▶ [Short exercise]
Please update the material from its start through the line holding "contrast brightness saturation: brightness -0.251, saturation", inclusive, by replacing "developed" with "processed" and keeping everything else the same.

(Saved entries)
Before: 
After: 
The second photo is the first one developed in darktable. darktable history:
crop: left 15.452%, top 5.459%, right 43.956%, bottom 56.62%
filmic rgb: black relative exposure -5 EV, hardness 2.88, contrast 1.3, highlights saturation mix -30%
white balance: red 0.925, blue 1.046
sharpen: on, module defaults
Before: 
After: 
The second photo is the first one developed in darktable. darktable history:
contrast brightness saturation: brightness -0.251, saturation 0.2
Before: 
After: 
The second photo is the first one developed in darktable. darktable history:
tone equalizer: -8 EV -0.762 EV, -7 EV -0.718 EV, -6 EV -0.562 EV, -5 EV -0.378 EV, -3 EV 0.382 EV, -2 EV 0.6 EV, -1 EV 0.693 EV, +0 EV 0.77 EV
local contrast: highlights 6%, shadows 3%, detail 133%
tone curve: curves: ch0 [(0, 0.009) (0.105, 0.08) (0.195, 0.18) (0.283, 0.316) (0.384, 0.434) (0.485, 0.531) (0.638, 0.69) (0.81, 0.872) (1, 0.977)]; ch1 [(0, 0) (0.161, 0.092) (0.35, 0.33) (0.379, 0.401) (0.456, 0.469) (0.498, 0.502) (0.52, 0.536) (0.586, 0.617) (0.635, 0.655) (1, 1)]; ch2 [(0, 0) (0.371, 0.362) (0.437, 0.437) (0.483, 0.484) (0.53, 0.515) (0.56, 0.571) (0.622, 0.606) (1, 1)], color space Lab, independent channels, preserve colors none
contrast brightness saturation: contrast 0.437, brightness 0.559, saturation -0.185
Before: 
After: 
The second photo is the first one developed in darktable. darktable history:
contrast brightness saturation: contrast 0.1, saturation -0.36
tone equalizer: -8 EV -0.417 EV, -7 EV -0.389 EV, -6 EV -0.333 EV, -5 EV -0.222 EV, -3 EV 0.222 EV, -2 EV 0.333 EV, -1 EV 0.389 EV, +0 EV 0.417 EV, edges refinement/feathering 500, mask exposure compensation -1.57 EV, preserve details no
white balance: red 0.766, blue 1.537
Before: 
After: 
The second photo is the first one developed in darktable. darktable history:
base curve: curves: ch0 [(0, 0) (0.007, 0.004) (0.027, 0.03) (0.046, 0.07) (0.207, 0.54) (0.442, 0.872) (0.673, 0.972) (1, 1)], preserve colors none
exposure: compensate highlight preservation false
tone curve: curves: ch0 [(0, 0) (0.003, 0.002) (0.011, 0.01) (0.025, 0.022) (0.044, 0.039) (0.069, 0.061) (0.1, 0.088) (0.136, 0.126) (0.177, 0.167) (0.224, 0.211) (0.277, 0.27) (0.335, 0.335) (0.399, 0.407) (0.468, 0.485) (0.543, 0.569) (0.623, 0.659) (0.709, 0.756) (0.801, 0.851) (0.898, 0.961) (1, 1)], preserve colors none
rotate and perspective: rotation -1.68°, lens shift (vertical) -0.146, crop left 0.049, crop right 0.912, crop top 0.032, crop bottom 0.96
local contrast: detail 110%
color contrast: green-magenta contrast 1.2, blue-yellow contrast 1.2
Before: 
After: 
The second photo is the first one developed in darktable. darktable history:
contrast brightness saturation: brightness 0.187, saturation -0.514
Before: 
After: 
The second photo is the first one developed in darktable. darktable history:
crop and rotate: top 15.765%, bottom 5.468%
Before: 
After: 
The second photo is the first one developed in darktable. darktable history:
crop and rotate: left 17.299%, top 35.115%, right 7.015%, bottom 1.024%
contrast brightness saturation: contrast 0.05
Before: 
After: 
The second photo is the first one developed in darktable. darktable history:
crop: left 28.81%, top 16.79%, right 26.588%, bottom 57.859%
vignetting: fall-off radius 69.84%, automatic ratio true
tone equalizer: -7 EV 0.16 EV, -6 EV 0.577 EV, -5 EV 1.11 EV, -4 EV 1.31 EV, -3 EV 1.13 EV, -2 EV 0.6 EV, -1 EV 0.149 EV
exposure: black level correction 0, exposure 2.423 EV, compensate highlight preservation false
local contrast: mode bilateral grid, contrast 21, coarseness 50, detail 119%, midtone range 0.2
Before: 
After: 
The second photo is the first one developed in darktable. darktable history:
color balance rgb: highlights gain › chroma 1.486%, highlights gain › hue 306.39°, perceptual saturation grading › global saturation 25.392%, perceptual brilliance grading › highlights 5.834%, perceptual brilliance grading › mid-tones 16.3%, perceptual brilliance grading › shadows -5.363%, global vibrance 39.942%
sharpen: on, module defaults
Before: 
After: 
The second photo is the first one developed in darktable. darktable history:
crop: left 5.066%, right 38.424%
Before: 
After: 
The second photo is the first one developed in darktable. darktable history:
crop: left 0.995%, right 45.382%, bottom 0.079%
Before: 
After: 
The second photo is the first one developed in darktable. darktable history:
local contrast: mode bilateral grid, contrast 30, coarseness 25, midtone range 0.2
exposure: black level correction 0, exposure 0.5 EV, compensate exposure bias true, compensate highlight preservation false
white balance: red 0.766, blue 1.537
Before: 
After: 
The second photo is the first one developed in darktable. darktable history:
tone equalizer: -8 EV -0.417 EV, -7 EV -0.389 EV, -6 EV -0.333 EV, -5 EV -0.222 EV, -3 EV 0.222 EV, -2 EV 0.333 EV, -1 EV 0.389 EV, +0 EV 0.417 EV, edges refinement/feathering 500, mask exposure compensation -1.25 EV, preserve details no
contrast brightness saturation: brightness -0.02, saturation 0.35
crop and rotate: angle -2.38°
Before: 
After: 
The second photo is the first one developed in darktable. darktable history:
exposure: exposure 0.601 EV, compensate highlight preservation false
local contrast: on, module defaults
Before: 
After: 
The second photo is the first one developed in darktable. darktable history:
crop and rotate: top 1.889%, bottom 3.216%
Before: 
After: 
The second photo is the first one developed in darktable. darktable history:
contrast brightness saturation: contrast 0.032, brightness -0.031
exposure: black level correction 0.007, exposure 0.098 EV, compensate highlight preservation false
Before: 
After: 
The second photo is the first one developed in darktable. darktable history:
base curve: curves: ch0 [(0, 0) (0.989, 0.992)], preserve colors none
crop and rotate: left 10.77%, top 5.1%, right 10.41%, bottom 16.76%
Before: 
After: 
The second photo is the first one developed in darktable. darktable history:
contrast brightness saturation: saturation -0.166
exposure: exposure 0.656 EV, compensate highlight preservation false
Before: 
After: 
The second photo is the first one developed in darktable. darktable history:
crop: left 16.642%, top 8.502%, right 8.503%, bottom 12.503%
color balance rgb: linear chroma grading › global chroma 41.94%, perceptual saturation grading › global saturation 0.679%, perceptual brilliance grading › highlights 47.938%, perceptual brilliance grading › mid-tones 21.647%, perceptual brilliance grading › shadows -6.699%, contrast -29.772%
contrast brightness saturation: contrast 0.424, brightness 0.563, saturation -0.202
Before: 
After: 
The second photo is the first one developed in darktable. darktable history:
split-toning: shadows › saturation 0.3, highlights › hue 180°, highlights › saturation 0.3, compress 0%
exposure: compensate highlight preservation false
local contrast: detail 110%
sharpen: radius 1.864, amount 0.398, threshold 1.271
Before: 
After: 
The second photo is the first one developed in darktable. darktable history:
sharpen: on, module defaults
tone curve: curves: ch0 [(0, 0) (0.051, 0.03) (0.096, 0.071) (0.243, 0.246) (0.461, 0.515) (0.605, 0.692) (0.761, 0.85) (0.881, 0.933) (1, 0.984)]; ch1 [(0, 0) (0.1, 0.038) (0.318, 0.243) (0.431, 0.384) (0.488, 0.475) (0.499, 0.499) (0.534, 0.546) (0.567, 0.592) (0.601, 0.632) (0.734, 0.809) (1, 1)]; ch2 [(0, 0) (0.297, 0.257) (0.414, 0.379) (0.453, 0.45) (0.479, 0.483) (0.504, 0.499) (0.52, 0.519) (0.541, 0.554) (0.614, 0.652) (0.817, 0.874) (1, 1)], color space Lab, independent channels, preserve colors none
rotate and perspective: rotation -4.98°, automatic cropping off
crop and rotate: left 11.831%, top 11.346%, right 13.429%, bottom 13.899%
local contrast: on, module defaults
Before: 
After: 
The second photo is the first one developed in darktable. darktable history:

▶ [Full solution]
Before: 
After: 
The second photo is the first one processed in darktable. darktable history:
crop: left 15.452%, top 5.459%, right 43.956%, bottom 56.62%
filmic rgb: black relative exposure -5 EV, hardness 2.88, contrast 1.3, highlights saturation mix -30%
white balance: red 0.925, blue 1.046
sharpen: on, module defaults
Before: 
After: 
The second photo is the first one processed in darktable. darktable history:
contrast brightness saturation: brightness -0.251, saturation 0.2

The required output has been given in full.